> **EXCERPT TO READ**

Bilko Rate Limiting — Trusted Client IP Strategy (ADR-022)

Summary

This document describes the fix for the X-Forwarded-For spoofing vulnerability in Bilko's rate limiter (MC #99917, PR #63). The rate limiter previously read the leftmost (attacker-controlled) value from the X-Forwarded-For header using firstOrNull(), allowing trivial bypass of all three rate-limit buckets. The fix introduces a TrustedIpExtractor helper that reads a configurable number of trusted proxy hops from the right of the XFF chain via the TRUSTED_PROXY_HOP_COUNT environment variable (default: 2).

Bilko's production topology (verified 2026-05-08) consists of three hops: Internet → GCLB EXTERNAL_MANAGED → Serverless NEG → Cloud Run GFE → Ktor. GCLB appends the real client IP, and Cloud Run GFE appends the GCLB POP address, resulting in an XFF chain of [attacker-supplied-values, real-client-ip, gclb-pop-ip]. With hopCount=2, the extractor correctly reads xff[size - 2] to retrieve the real client IP.

Network Topology

Bilko's production topology (as of 2026-05-08) consists of:

Internet client
     |
     v
GCLB EXTERNAL_MANAGED (google_compute_global_forwarding_rule "bilko-stage-https-fwd")

> **EXTRACTED RECORDS**

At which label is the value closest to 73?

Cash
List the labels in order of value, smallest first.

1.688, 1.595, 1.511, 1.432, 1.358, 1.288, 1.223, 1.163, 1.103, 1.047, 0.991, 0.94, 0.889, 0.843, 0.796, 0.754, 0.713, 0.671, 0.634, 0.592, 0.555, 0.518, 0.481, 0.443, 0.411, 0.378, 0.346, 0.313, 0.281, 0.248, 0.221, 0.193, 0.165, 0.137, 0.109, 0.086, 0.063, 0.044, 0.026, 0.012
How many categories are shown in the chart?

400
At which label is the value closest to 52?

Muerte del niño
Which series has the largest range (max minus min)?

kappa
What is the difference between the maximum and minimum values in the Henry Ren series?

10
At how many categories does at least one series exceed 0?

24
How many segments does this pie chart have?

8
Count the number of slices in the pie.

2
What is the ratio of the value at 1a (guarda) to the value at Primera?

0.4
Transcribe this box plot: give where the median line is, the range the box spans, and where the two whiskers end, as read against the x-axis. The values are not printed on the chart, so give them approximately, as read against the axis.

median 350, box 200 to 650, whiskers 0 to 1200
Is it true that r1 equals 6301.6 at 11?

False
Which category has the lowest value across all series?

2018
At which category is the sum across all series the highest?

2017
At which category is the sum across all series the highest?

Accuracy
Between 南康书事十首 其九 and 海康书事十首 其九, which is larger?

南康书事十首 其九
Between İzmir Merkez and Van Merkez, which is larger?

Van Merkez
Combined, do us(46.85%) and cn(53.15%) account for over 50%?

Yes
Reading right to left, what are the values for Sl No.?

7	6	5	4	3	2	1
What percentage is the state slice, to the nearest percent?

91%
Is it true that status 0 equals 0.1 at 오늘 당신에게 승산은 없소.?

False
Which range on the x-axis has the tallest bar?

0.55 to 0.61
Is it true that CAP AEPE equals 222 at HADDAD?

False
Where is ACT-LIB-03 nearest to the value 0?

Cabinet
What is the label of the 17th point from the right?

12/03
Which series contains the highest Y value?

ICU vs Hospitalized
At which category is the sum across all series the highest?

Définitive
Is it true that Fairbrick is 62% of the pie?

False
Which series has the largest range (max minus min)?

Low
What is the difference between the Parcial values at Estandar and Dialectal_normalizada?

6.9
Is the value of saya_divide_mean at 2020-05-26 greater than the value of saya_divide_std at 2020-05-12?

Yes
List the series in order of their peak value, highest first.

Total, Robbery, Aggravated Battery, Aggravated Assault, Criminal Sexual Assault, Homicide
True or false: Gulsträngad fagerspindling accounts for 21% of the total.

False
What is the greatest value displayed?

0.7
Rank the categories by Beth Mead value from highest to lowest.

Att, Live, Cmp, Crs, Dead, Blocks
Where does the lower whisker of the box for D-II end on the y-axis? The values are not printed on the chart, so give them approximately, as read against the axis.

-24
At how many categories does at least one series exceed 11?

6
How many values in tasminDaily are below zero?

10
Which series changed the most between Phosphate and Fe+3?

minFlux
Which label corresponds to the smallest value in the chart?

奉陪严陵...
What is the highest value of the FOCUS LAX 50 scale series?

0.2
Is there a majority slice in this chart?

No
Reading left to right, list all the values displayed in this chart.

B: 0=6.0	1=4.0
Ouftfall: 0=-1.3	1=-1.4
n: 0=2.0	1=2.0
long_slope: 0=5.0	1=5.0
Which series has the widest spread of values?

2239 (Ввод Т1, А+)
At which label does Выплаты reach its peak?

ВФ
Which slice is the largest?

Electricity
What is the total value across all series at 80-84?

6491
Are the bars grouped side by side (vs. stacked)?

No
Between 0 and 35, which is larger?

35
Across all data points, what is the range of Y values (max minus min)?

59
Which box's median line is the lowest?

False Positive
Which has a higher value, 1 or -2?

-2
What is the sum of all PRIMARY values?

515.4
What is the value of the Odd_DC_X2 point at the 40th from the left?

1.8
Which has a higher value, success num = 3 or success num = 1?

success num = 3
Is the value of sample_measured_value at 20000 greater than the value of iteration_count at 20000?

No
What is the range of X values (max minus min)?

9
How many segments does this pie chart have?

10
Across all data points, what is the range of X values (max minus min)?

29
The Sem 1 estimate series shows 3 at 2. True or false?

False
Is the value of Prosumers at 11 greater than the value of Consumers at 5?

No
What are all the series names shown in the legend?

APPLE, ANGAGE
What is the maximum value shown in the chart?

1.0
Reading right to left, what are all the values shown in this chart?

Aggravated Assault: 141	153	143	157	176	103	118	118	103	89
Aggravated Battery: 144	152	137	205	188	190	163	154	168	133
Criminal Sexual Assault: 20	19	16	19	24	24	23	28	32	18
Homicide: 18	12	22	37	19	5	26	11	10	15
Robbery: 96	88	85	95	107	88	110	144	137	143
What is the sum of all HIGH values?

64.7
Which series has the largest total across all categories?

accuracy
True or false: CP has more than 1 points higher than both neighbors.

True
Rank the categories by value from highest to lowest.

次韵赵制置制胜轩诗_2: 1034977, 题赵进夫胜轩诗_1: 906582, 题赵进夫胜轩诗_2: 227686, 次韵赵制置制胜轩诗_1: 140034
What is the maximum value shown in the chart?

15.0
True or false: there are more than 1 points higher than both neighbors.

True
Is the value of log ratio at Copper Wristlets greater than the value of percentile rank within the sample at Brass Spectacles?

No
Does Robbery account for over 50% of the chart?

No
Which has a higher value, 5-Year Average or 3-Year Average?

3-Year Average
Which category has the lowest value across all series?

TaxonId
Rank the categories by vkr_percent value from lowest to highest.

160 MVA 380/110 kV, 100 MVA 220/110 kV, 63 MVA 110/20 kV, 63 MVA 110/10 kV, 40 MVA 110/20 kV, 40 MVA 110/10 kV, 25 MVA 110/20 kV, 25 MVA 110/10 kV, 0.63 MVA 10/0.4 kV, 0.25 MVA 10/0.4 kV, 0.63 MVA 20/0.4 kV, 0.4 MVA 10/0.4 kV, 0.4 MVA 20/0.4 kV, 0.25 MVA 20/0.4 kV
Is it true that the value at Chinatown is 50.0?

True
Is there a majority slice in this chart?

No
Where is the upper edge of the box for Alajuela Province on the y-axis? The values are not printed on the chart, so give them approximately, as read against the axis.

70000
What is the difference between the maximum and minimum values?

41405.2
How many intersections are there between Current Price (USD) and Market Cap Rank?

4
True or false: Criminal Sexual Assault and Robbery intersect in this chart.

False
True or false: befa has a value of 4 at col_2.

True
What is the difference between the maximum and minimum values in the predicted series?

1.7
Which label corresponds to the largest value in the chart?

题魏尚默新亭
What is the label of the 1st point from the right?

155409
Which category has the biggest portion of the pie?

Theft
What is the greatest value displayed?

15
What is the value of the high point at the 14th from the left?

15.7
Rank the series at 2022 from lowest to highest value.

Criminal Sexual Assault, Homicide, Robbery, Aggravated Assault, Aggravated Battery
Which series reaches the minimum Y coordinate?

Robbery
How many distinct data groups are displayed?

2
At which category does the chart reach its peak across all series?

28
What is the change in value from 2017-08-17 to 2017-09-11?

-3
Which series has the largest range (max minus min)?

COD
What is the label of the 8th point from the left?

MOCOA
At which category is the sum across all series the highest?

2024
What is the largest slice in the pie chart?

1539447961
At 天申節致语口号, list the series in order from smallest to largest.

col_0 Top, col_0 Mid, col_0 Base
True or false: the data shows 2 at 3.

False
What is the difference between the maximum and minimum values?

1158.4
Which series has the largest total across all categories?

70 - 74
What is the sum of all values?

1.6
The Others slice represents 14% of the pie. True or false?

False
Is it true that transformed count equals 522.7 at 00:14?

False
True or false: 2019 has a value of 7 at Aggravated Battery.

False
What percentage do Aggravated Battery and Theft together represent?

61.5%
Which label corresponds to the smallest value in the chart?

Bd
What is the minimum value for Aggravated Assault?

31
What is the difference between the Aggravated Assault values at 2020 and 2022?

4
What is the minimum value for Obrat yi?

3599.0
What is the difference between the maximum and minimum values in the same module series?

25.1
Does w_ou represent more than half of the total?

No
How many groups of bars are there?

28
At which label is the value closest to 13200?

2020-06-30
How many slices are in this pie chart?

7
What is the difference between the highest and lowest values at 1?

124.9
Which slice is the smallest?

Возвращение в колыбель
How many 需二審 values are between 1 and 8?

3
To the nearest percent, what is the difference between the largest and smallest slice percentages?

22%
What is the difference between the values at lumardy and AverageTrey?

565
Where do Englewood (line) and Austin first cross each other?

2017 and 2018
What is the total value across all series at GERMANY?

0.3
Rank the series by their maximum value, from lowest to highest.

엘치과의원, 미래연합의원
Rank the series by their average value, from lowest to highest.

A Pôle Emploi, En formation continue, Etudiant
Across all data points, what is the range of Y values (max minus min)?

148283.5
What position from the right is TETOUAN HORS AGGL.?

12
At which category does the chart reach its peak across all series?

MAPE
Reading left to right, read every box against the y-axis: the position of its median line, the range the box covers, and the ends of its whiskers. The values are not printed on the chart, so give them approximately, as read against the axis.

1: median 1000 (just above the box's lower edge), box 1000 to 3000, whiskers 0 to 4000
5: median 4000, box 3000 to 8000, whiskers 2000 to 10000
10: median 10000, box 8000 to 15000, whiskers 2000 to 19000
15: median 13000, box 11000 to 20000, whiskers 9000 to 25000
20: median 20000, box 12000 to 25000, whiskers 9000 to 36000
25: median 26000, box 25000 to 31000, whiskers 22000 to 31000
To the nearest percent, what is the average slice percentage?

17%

> **DIRECTIONS**
Continue the Bilko rate-limiting document from its final line.

> **ANSWER BOX**
     | TLS termination, Cloud Armor policy (if enabled)
     v
Serverless NEG (google_compute_region_network_endpoint_group "bilko-stage-api-neg")
     |
     v
Cloud Run GFE (internal Google Frontend — *.run.app / *.europe-north1.run.app)
     |
     v
Ktor Application (bilko-api-stage container)

X-Forwarded-For structure on the GCLB path:

X-Forwarded-For: <attacker-supplied-values>, <real-client-ip>, <gclb-pop-ip>
                  ^                            ^                    ^
                  Index 0 (NEVER trust)        Index size-2        Index size-1
                                               (real client)       (GCLB POP, appended by GFE)

Direct *.run.app bypass path: With INGRESS_TRAFFIC_ALL set (confirmed live 2026-05-08), direct *.run.app requests skip GCLB entirely. On that path, only one GCP hop is appended (Cloud Run GFE), so hopCount=2 would under-extract. This is a residual risk tracked in MC #99924 (FlowForge INGRESS lockdown).

GCP Documentation Reference: https://cloud.google.com/load-balancing/docs/https#x-forwarded-for_header

TrustedIpExtractor Pattern

The TrustedIpExtractor utility (apps/api/src/main/kotlin/no/alai/bilko/util/TrustedIpExtractor.kt) implements the following algorithm:

Read TRUSTED_PROXY_HOP_COUNT from the environment variable (default: 2).
Split the X-Forwarded-For header on commas, trim each entry, and filter out empty values.
Return the entry at index size - hopCount.
If the XFF header is absent or shorter than hopCount, fall back to call.request.local.remoteAddress.

Code Excerpt

object TrustedIpExtractor {
    val hopCount: Int = run {
        val raw = System.getenv("TRUSTED_PROXY_HOP_COUNT")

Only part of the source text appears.